:: Azione richiesta ::
Ricopia senza alcuna modifica il tratto dell'articolo su Salgari e Croce che va da "Opinione e valutazione" giù fino a "e del futuro.".

:: Brano proposto ::
════
Emilio Salgari e Benedetto Croce: questioni di critica. Minima

Articolo di Filippo Scimé

Opinione e valutazione di uno scrittore sono sottoposte all’attento giudizio dei critici, che spesso, in passato, quando ancora la critica era capace di influenzare i gusti delle disparate utenze letterarie, sostenevano l’importanza dei contenuti e dei valori fruibili dalla lettura per costruire la società del presente e del futuro.

Ben prima delle permeabilità che la letteratura italiana avrebbe acquisito dopo la fine della seconda guerra mondiale con l’ascesa del Neorealismo, si distinse l’opera critico-letteraria di Benedetto Croce che, intorno al primo decennio del secolo scorso, decise di concentrare i suoi sforzi con la monumentale opera La letteratura della Nuova Italia, nella quale affrontava un’analisi dello stato di salute della letteratura italiana tra il XIX e XX secolo, con delle riflessioni tout court su scrittrici e scrittori, che nei due secoli avevano caratterizzato la lingua e la cultura italiana; difatti il filosofo sosteneva nell’Avvertenza a Poesia popolare e poesia d’arte del 1933: “La Storia della letteratura italiana, quale per mio conto l’intendo, è l’indagine, la discussione e lo schiarimento di quei punti, quegli autori e opere, della nostra letteratura, che reputo finora non abbastanza, a mio senso, schiariti”.

Nonostante dedichi qualche pagina a degli autori che rientrano nel novero degli illustri sconosciuti: Parmenio Bettoli, Giuseppe Protomastro, Arturo Olivieri san Giacomo, Arturo Colautti “e numerosi altri che oggi non riscuotono probabilmente maggiore attenzione”, evita di netto Emilio Salgàri, che, al contrario, avrebbe meritato la sua attenzione per una serie di motivi, tra i quali ad esempio credo che siano del buon numero: la definizione di un nuovo genere di romanzo; la ricca documentazione antropologica, topografica, e geografica delle ambientazioni; la costruzione della dimensione di nuovi personaggi narrativi, prevalentemente eroi del nuovo mondo, quindi lontani dal canone occidentale; e infine la valorizzazione del ruolo della donna come personaggio narrativo decostruito dalla materia di risulta ottocentesca (Serao, Deledda, Manzoni, Fogazzaro, et similia, appaiono quelli che avevano tentato uno sforzo più forte nel tratteggiare la dimensione femminile, riproponendo figure stereotipate).
════
:: Sezione dei dati ::

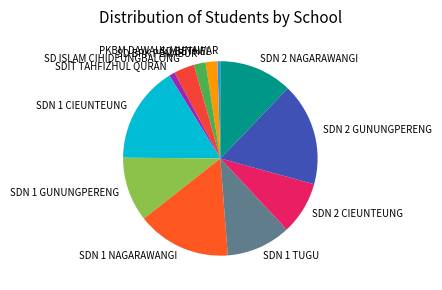

Does SDN 2 NAGARAWANGI represent more than half of the total?

No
════
:: Risultato dell'esercizio ::
Opinione e valutazione di uno scrittore sono sottoposte all’attento giudizio dei critici, che spesso, in passato, quando ancora la critica era capace di influenzare i gusti delle disparate utenze letterarie, sostenevano l’importanza dei contenuti e dei valori fruibili dalla lettura per costruire la società del presente e del futuro.